State

July 18, 2014

California pays for years-old chiropractic board whistleblower case

Four years after a Sacramento jury found a Board of Chiropractic Examiners supervisor liable in retaliating against an employee and more than a decade after the case first went to court, Gov. Jerry Brown announced Friday he has signed legislation authorizing payment of a $2.7 million judgment in the matter.

Four years after a Sacramento jury found a Board of Chiropractic Examiners supervisor liable in retaliating against an employee and more than a decade after the case first went to court, Gov. Jerry Brown announced Friday he has signed legislation authorizing payment of a $2.7 million judgment in the matter.

Former chiropractic board office assistant Carole Arbuckle claimed in a whistle-blower lawsuit in 2003 that she was demoted and pushed from her job from reporting a chiropractic license had lapsed on a former board member.

The 3rd District Court of Appeal initially barred Arbuckle from suing under the California Whistleblower Protection Act, saying she failed to exhaust her administrative and judicial remedies. But the California Supreme Court reversed the lower court’s decision in 2009, reviving the case.
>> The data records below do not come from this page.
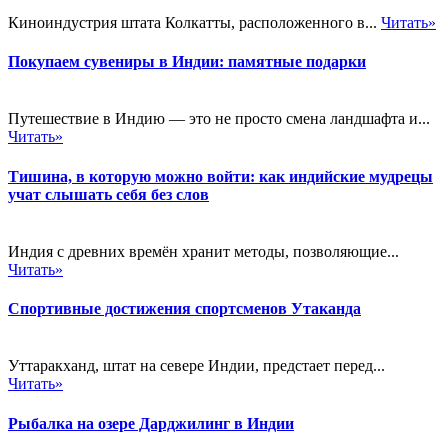
Киноиндустрия штата Колкатты, расположенного в...
Читать»
Покупаем сувениры в Индии: памятные подарки
Путешествие в Индию — это не просто смена ландшафта и...
Читать»
Тишина, в которую можно войти: как индийские мудрецы
учат слышать себя без слов
Индия с древних времён хранит методы, позволяющие...
Читать»
Спортивные достижения спортсменов Утаканда
Уттаракханд, штат на севере Индии, предстает перед...
Читать»
Рыбалка на озере Дарджилинг в Индии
The following year, a Sacramento jury sided with Arbuckle. Finding that her boss, Kim Smith, acted with malice, a Sacramento Superior Court jury awarded Arbuckle about $1.2 million in economic and non-economic damages and $7,500 in punitive damages. According to a legislative analysis, the state was later ordered to pay more than $900,000 in attorney fees, plus costs and interest.

The legislation signed Friday resolving the case was a formality, one of several bills signed annually for legal settlements.